Imports growth slows to 3.1% in April

MANILA, Philippines–Growth in goods imported by the country—a reliable forward-looking indicator for the economy’s performance—slowed in April, but officials remained confident of a recovery in the months ahead.

A contraction in imports of electronic products, which are in turn used as parts for goods that local firms eventually export, slightly offset increases in inward shipments of plastics, steel and mineral products, among others.

“Outside electronics, the other items were very strong. However, because [electronics] are a big contributor, the aggregate number was down,” Bank of the Philippine Islands lead economist Emilio Neri Jr. said in an interview.

The country’s import bill for April rose 3 percent to $5.3 billion, data from the Philippine Statistics Authority (PSA) showed. This expansion was slower than the 10.6-percent year-on-year increase in the previous month and the 7.6-percent growth in April 2013.
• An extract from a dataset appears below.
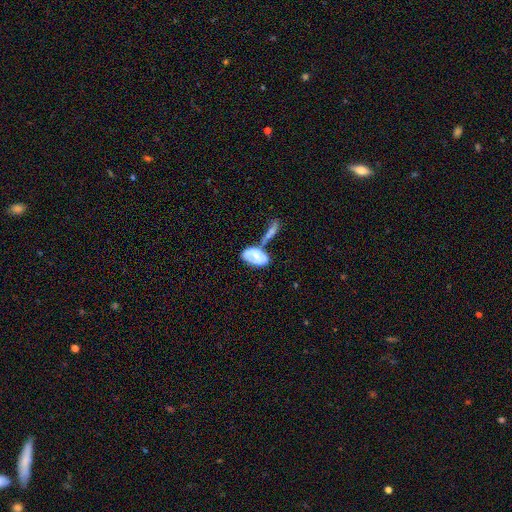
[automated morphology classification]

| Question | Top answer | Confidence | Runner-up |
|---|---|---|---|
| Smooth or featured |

Imports of electronic products, which account for a fifth of total imports, shrank by 3.1 percent. Fuel imports, which account for over a quarter of the total, rose by 11.5 percent.

Gains were also noted in iron and steel, telecommunication equipment and electrical machinery, organic and inorganic chemicals, and other food and live animals imports. Declines were recorded in industrial machinery and transportation equipment.

Economic Planning Secretary Arsenio Balisacan said in a statement Wednesday that local airlines’ plans to acquire more aircraft should help provide a boost to imports numbers in the coming months.